Using the listing below, show all lines that hold the word "along".

*** Block opens ***

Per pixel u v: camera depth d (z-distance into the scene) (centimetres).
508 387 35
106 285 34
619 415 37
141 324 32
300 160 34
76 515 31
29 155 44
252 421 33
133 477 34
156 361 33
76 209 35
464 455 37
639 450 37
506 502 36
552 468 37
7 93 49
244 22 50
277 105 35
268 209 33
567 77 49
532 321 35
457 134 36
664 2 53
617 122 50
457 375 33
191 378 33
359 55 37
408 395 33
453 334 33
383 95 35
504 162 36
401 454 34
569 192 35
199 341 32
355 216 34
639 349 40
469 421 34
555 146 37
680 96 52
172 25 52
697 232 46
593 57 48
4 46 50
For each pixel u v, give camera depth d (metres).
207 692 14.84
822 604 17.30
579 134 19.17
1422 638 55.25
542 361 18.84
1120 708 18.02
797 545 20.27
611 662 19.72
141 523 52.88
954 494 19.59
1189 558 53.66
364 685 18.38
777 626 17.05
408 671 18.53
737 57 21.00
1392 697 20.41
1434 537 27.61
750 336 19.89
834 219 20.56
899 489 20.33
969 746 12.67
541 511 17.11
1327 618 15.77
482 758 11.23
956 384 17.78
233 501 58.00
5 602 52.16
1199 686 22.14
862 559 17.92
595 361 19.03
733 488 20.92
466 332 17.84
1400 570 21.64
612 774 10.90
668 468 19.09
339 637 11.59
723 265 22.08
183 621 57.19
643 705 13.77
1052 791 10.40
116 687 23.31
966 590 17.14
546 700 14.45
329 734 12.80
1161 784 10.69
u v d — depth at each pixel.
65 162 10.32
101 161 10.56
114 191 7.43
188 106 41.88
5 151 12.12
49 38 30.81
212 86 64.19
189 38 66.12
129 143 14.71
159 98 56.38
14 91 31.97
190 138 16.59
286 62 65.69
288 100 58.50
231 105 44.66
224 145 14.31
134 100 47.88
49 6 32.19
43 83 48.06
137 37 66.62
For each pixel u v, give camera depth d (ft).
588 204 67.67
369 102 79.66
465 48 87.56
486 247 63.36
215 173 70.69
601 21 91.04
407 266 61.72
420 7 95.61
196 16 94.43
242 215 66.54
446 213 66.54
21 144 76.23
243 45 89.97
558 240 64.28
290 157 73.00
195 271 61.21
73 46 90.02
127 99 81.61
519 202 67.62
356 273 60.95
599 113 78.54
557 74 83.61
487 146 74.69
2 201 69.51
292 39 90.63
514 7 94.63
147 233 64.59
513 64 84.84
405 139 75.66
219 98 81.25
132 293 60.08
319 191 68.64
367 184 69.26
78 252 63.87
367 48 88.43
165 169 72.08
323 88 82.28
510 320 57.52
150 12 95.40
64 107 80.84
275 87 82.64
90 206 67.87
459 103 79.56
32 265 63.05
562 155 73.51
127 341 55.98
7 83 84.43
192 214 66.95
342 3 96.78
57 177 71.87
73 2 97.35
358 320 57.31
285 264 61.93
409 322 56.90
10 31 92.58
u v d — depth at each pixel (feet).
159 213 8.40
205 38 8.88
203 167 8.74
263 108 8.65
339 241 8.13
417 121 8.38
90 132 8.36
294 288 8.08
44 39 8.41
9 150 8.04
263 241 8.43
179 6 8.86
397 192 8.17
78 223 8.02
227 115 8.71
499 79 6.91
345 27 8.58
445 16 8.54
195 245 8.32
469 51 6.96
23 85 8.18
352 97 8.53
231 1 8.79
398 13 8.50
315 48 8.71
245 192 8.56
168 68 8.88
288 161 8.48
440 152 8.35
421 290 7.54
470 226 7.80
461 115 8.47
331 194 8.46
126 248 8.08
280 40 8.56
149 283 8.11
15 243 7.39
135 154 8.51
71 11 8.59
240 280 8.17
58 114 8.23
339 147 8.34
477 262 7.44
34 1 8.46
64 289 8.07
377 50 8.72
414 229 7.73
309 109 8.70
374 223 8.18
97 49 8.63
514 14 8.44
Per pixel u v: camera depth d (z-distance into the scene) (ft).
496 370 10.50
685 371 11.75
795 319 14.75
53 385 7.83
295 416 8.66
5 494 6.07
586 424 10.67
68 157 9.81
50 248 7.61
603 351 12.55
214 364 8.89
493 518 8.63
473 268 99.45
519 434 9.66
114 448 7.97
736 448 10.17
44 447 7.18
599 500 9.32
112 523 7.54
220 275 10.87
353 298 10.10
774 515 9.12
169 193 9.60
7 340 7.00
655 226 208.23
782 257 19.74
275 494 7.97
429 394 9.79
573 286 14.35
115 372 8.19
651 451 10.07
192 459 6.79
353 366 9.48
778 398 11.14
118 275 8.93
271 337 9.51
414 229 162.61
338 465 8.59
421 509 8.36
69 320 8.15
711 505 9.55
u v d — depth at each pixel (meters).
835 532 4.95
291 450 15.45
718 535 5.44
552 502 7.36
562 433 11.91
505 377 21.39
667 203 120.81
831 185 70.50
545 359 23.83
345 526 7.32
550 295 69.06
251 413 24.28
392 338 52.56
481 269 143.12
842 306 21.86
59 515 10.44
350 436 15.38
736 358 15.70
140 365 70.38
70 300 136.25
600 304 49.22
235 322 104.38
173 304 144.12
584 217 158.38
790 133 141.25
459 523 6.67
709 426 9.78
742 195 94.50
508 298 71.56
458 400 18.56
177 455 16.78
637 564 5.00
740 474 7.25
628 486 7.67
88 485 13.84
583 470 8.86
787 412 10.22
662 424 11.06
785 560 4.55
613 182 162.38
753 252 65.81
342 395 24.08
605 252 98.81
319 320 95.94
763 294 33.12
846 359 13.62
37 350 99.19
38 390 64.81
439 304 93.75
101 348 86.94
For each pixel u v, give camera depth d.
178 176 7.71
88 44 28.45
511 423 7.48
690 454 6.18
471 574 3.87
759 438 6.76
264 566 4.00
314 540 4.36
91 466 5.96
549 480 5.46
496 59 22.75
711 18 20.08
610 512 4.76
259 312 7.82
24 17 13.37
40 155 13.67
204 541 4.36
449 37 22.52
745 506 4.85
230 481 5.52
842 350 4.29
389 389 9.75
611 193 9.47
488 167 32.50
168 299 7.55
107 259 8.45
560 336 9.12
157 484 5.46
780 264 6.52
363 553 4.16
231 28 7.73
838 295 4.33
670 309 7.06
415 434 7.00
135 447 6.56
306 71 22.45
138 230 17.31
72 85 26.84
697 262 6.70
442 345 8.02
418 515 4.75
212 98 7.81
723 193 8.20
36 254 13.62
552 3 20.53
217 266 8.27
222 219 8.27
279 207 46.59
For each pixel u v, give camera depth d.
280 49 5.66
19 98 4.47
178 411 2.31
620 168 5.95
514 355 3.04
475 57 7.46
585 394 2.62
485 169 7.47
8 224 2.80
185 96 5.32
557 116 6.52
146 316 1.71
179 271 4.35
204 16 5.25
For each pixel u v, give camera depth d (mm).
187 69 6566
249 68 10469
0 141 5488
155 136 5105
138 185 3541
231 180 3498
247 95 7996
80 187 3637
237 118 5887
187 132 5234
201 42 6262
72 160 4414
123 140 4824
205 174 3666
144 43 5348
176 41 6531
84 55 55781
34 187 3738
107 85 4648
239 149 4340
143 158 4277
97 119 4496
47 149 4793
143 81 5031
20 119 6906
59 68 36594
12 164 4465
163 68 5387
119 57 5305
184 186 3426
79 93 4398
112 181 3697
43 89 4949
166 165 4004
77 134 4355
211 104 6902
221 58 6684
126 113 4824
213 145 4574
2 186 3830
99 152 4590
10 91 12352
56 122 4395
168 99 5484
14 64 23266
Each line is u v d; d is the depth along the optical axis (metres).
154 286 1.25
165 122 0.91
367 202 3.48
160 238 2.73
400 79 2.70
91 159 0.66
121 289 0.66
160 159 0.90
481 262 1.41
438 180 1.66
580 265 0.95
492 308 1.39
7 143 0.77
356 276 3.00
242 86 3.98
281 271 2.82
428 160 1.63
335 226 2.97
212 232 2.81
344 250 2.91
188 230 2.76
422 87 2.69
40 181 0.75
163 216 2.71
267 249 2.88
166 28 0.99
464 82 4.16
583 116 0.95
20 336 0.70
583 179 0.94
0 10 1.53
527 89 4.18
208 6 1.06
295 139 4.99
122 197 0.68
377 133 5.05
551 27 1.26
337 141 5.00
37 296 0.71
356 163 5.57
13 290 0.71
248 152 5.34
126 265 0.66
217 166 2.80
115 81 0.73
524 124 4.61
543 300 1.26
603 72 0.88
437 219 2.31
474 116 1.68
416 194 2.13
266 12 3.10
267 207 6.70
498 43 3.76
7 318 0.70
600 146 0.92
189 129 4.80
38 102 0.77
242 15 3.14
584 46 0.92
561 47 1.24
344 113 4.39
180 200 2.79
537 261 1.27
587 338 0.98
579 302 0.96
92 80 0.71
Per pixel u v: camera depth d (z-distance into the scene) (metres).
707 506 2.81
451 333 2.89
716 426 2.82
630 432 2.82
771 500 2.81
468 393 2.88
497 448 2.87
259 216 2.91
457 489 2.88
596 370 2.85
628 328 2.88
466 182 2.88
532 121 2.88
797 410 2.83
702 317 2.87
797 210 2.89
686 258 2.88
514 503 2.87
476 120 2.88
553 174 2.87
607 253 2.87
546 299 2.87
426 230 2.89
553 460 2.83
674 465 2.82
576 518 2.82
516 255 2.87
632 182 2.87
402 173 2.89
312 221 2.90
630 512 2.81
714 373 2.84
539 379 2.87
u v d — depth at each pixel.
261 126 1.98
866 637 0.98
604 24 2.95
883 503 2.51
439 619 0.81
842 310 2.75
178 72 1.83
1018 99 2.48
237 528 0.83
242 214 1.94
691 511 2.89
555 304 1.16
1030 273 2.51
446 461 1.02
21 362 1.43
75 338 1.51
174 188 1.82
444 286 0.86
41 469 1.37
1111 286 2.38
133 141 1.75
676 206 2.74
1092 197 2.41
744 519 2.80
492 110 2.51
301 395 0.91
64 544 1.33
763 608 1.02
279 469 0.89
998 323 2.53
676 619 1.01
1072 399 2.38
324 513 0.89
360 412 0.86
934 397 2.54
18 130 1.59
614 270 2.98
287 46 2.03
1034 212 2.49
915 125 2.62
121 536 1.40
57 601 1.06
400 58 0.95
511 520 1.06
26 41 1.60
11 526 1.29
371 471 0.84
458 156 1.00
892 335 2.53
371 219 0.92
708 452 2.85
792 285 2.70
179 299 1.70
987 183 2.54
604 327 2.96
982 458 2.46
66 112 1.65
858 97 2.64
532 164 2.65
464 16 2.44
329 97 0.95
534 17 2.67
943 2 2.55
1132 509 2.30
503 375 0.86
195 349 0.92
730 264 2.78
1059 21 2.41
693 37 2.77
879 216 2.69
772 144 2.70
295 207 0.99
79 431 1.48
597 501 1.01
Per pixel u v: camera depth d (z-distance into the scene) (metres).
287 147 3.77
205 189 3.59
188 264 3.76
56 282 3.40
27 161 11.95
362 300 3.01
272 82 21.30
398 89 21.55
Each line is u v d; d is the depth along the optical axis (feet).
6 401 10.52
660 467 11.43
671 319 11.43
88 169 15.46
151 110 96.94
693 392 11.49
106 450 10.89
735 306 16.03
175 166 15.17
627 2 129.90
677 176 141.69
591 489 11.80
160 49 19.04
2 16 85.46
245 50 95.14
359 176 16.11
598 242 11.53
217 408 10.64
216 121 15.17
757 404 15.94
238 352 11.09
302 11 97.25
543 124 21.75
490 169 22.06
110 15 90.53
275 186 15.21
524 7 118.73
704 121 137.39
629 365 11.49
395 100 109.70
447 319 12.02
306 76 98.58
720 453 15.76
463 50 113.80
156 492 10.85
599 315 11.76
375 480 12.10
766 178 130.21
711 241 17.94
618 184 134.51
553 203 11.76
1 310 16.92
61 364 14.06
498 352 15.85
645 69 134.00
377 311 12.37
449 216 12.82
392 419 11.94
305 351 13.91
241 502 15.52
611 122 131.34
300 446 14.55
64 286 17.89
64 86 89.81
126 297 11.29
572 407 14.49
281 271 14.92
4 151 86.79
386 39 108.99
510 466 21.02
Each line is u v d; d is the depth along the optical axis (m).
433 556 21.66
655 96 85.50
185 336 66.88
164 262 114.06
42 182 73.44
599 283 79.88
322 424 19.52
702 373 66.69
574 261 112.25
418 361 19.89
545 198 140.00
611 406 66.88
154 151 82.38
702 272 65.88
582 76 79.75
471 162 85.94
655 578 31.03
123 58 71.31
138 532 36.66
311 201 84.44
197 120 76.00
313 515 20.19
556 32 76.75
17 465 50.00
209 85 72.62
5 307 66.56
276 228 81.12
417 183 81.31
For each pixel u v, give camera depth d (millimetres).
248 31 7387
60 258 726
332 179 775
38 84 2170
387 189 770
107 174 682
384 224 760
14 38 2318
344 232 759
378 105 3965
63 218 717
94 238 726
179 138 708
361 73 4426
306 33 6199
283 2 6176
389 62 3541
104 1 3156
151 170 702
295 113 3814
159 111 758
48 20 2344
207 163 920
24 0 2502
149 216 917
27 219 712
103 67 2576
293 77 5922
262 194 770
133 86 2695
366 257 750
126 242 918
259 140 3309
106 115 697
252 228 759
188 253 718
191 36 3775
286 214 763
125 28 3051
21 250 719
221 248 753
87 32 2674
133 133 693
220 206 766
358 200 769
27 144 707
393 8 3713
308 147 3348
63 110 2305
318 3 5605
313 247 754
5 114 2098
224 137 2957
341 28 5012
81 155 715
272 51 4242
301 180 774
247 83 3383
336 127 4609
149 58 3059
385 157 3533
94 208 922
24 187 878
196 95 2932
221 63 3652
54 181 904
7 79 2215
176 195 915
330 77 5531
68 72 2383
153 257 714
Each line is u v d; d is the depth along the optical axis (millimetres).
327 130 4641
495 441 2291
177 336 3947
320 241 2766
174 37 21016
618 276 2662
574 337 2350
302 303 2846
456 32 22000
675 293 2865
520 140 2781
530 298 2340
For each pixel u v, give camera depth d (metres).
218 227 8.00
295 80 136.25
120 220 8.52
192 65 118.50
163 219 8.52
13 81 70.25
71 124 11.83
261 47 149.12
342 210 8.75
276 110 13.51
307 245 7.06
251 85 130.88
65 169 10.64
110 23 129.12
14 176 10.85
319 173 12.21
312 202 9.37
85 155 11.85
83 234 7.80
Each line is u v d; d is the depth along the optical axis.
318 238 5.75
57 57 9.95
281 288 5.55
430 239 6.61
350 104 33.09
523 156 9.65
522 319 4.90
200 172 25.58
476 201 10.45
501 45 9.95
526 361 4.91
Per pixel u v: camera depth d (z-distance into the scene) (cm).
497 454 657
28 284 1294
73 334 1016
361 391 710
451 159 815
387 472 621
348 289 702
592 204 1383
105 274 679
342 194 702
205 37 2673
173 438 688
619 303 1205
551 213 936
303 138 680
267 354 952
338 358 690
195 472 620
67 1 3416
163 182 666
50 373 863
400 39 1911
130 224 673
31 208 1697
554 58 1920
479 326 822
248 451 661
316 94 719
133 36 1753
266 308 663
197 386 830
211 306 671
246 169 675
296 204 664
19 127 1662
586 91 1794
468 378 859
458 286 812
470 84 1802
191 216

*** Block closes ***

* [WRITTEN ANSWER]
Each line is u v d; d is the depth along the optical axis (metres).
Each line is u v d; d is the depth along the optical axis (feet).
Each line is u v d; d is the depth along the optical axis (m).
Each line is u v d; d is the depth along the optical axis (millimetres).
Each line is u v d; d is the depth along the optical axis.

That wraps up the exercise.